Task objective: Include only the line with "E0PPGH | 40" and the lines after it, each reproduced exactly as it stands in the entries below.

Saved data entries
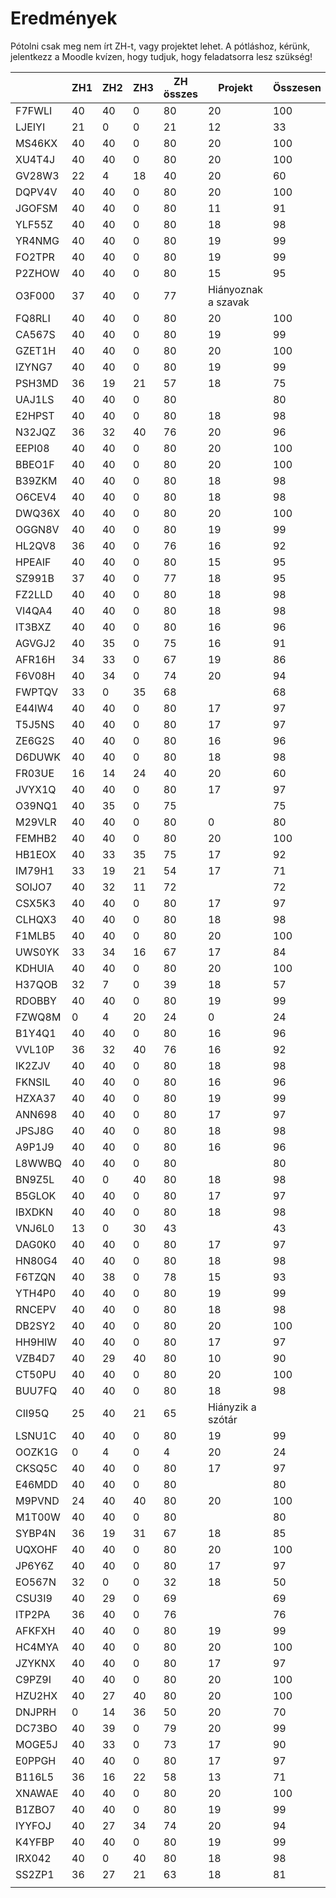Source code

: # Eredmények

Pótolni csak meg nem írt ZH-t, vagy projektet lehet. A pótláshoz, kérünk, jelentkezz a Moodle kvízen, hogy tudjuk, hogy feladatsorra lesz szükség!

|        | ZH1  | ZH2  | ZH3  | ZH összes | Projekt             | Összesen |           |
| ------ | ---- | ---- | ---- | --------- | ------------------- | -------- | --------- |
| F7FWLI | 40   | 40   | 0    | 80        | 20                  | 100      | jeles     |
| LJEIYI | 21   | 0    | 0    | 21        | 12                  | 33       | elégtelen |
| MS46KX | 40   | 40   | 0    | 80        | 20                  | 100      | jeles     |
| XU4T4J | 40   | 40   | 0    | 80        | 20                  | 100      | jeles     |
| GV28W3 | 22   | 4    | 18   | 40        | 20                  | 60       | elégséges |
| DQPV4V | 40   | 40   | 0    | 80        | 20                  | 100      | jeles     |
| JGOFSM | 40   | 40   | 0    | 80        | 11                  | 91       | jeles     |
| YLF55Z | 40   | 40   | 0    | 80        | 18                  | 98       | jeles     |
| YR4NMG | 40   | 40   | 0    | 80        | 19                  | 99       | jeles     |
| FO2TPR | 40   | 40   | 0    | 80        | 19                  | 99       | jeles     |
| P2ZHOW | 40   | 40   | 0    | 80        | 15                  | 95       | jeles     |
| O3F000 | 37   | 40   | 0    | 77        | Hiányoznak a szavak |          |           |
| FQ8RLI | 40   | 40   | 0    | 80        | 20                  | 100      | jeles     |
| CA567S | 40   | 40   | 0    | 80        | 19                  | 99       | jeles     |
| GZET1H | 40   | 40   | 0    | 80        | 20                  | 100      | jeles     |
| IZYNG7 | 40   | 40   | 0    | 80        | 19                  | 99       | jeles     |
| PSH3MD | 36   | 19   | 21   | 57        | 18                  | 75       | közepes   |
| UAJ1LS | 40   | 40   | 0    | 80        |                     | 80       | jó        |
| E2HPST | 40   | 40   | 0    | 80        | 18                  | 98       | jeles     |
| N32JQZ | 36   | 32   | 40   | 76        | 20                  | 96       | jeles     |
| EEPI08 | 40   | 40   | 0    | 80        | 20                  | 100      | jeles     |
| BBEO1F | 40   | 40   | 0    | 80        | 20                  | 100      | jeles     |
| B39ZKM | 40   | 40   | 0    | 80        | 18                  | 98       | jeles     |
| O6CEV4 | 40   | 40   | 0    | 80        | 18                  | 98       | jeles     |
| DWQ36X | 40   | 40   | 0    | 80        | 20                  | 100      | jeles     |
| OGGN8V | 40   | 40   | 0    | 80        | 19                  | 99       | jeles     |
| HL2QV8 | 36   | 40   | 0    | 76        | 16                  | 92       | jeles     |
| HPEAIF | 40   | 40   | 0    | 80        | 15                  | 95       | jeles     |
| SZ991B | 37   | 40   | 0    | 77        | 18                  | 95       | jeles     |
| FZ2LLD | 40   | 40   | 0    | 80        | 18                  | 98       | jeles     |
| VI4QA4 | 40   | 40   | 0    | 80        | 18                  | 98       | jeles     |
| IT3BXZ | 40   | 40   | 0    | 80        | 16                  | 96       | jeles     |
| AGVGJ2 | 40   | 35   | 0    | 75        | 16                  | 91       | jeles     |
| AFR16H | 34   | 33   | 0    | 67        | 19                  | 86       | jó        |
| F6V08H | 40   | 34   | 0    | 74        | 20                  | 94       | jeles     |
| FWPTQV | 33   | 0    | 35   | 68        |                     | 68       | elégséges |
| E44IW4 | 40   | 40   | 0    | 80        | 17                  | 97       | jeles     |
| T5J5NS | 40   | 40   | 0    | 80        | 17                  | 97       | jeles     |
| ZE6G2S | 40   | 40   | 0    | 80        | 16                  | 96       | jeles     |
| D6DUWK | 40   | 40   | 0    | 80        | 18                  | 98       | jeles     |
| FR03UE | 16   | 14   | 24   | 40        | 20                  | 60       | elégséges |
| JVYX1Q | 40   | 40   | 0    | 80        | 17                  | 97       | jeles     |
| O39NQ1 | 40   | 35   | 0    | 75        |                     | 75       | közepes   |
| M29VLR | 40   | 40   | 0    | 80        | 0                   | 80       | jó        |
| FEMHB2 | 40   | 40   | 0    | 80        | 20                  | 100      | jeles     |
| HB1EOX | 40   | 33   | 35   | 75        | 17                  | 92       | jeles     |
| IM79H1 | 33   | 19   | 21   | 54        | 17                  | 71       | közepes   |
| SOIJO7 | 40   | 32   | 11   | 72        |                     | 72       | közepes   |
| CSX5K3 | 40   | 40   | 0    | 80        | 17                  | 97       | jeles     |
| CLHQX3 | 40   | 40   | 0    | 80        | 18                  | 98       | jeles     |
| F1MLB5 | 40   | 40   | 0    | 80        | 20                  | 100      | jeles     |
| UWS0YK | 33   | 34   | 16   | 67        | 17                  | 84       | jó        |
| KDHUIA | 40   | 40   | 0    | 80        | 20                  | 100      | jeles     |
| H37QOB | 32   | 7    | 0    | 39        | 18                  | 57       | elégtelen |
| RDOBBY | 40   | 40   | 0    | 80        | 19                  | 99       | jeles     |
| FZWQ8M | 0    | 4    | 20   | 24        | 0                   | 24       | elégtelen |
| B1Y4Q1 | 40   | 40   | 0    | 80        | 16                  | 96       | jeles     |
| VVL10P | 36   | 32   | 40   | 76        | 16                  | 92       | jeles     |
| IK2ZJV | 40   | 40   | 0    | 80        | 18                  | 98       | jeles     |
| FKNSIL | 40   | 40   | 0    | 80        | 16                  | 96       | jeles     |
| HZXA37 | 40   | 40   | 0    | 80        | 19                  | 99       | jeles     |
| ANN698 | 40   | 40   | 0    | 80        | 17                  | 97       | jeles     |
| JPSJ8G | 40   | 40   | 0    | 80        | 18                  | 98       | jeles     |
| A9P1J9 | 40   | 40   | 0    | 80        | 16                  | 96       | jeles     |
| L8WWBQ | 40   | 40   | 0    | 80        |                     | 80       | jó        |
| BN9Z5L | 40   | 0    | 40   | 80        | 18                  | 98       | jeles     |
| B5GLOK | 40   | 40   | 0    | 80        | 17                  | 97       | jeles     |
| IBXDKN | 40   | 40   | 0    | 80        | 18                  | 98       | jeles     |
| VNJ6L0 | 13   | 0    | 30   | 43        |                     | 43       | elégtelen |
| DAG0K0 | 40   | 40   | 0    | 80        | 17                  | 97       | jeles     |
| HN80G4 | 40   | 40   | 0    | 80        | 18                  | 98       | jeles     |
| F6TZQN | 40   | 38   | 0    | 78        | 15                  | 93       | jeles     |
| YTH4P0 | 40   | 40   | 0    | 80        | 19                  | 99       | jeles     |
| RNCEPV | 40   | 40   | 0    | 80        | 18                  | 98       | jeles     |
| DB2SY2 | 40   | 40   | 0    | 80        | 20                  | 100      | jeles     |
| HH9HIW | 40   | 40   | 0    | 80        | 17                  | 97       | jeles     |
| VZB4D7 | 40   | 29   | 40   | 80        | 10                  | 90       | jeles     |
| CT50PU | 40   | 40   | 0    | 80        | 20                  | 100      | jeles     |
| BUU7FQ | 40   | 40   | 0    | 80        | 18                  | 98       | jeles     |
| CII95Q | 25   | 40   | 21   | 65        | Hiányzik a szótár   |          |           |
| LSNU1C | 40   | 40   | 0    | 80        | 19                  | 99       | jeles     |
| OOZK1G | 0    | 4    | 0    | 4         | 20                  | 24       | elégtelen |
| CKSQ5C | 40   | 40   | 0    | 80        | 17                  | 97       | jeles     |
| E46MDD | 40   | 40   | 0    | 80        |                     | 80       | jó        |
| M9PVND | 24   | 40   | 40   | 80        | 20                  | 100      | jeles     |
| M1T00W | 40   | 40   | 0    | 80        |                     | 80       | jó        |
| SYBP4N | 36   | 19   | 31   | 67        | 18                  | 85       | jó        |
| UQXOHF | 40   | 40   | 0    | 80        | 20                  | 100      | jeles     |
| JP6Y6Z | 40   | 40   | 0    | 80        | 17                  | 97       | jeles     |
| EO567N | 32   | 0    | 0    | 32        | 18                  | 50       | elégtelen |
| CSU3I9 | 40   | 29   | 0    | 69        |                     | 69       | elégséges |
| ITP2PA | 36   | 40   | 0    | 76        |                     | 76       | közepes   |
| AFKFXH | 40   | 40   | 0    | 80        | 19                  | 99       | jeles     |
| HC4MYA | 40   | 40   | 0    | 80        | 20                  | 100      | jeles     |
| JZYKNX | 40   | 40   | 0    | 80        | 17                  | 97       | jeles     |
| C9PZ9I | 40   | 40   | 0    | 80        | 20                  | 100      | jeles     |
| HZU2HX | 40   | 27   | 40   | 80        | 20                  | 100      | jeles     |
| DNJPRH | 0    | 14   | 36   | 50        | 20                  | 70       | közepes   |
| DC73BO | 40   | 39   | 0    | 79        | 20                  | 99       | jeles     |
| MOGE5J | 40   | 33   | 0    | 73        | 17                  | 90       | jeles     |
| E0PPGH | 40   | 40   | 0    | 80        | 17                  | 97       | jeles     |
| B116L5 | 36   | 16   | 22   | 58        | 13                  | 71       | közepes   |
| XNAWAE | 40   | 40   | 0    | 80        | 20                  | 100      | jeles     |
| B1ZBO7 | 40   | 40   | 0    | 80        | 19                  | 99       | jeles     |
| IYYFOJ | 40   | 27   | 34   | 74        | 20                  | 94       | jeles     |
| K4YFBP | 40   | 40   | 0    | 80        | 19                  | 99       | jeles     |
| IRX042 | 40   | 0    | 40   | 80        | 18                  | 98       | jeles     |
| SS2ZP1 | 36   | 27   | 21   | 63        | 18                  | 81       | jó        |
|        |      |      |      |           |                     |          |           |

Response to this task:
| E0PPGH | 40   | 40   | 0    | 80        | 17                  | 97       | jeles     |
| B116L5 | 36   | 16   | 22   | 58        | 13                  | 71       | közepes   |
| XNAWAE | 40   | 40   | 0    | 80        | 20                  | 100      | jeles     |
| B1ZBO7 | 40   | 40   | 0    | 80        | 19                  | 99       | jeles     |
| IYYFOJ | 40   | 27   | 34   | 74        | 20                  | 94       | jeles     |
| K4YFBP | 40   | 40   | 0    | 80        | 19                  | 99       | jeles     |
| IRX042 | 40   | 0    | 40   | 80        | 18                  | 98       | jeles     |
| SS2ZP1 | 36   | 27   | 21   | 63        | 18                  | 81       | jó        |
|        |      |      |      |           |                     |          |           |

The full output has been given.